DATA RECORDS »
:::::

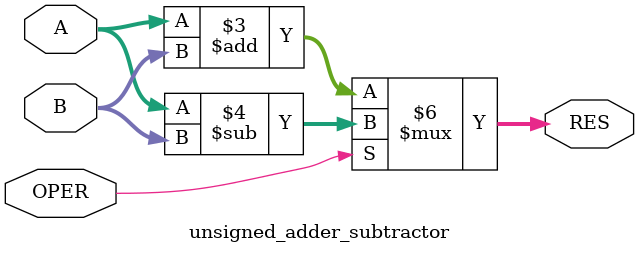
<source format=v>
`timescale 1ns / 1ps

module unsigned_adder_subtractor(
    input [7:0] A,
    input [7:0] B,
    input OPER,
    output [7:0] RES
    );
	 
	 reg [7:0] RES;
	 
	 always @ (A or B or OPER) begin
		if (OPER == 1'b0)
			RES = A + B;
		else
			RES = A - B;
	 end

endmodule

</source>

:::::

Go through the listing above and copy each line in which the string "OPER" is found.

SOLVED PROBLEM »
    input OPER,
	 always @ (A or B or OPER) begin
		if (OPER == 1'b0)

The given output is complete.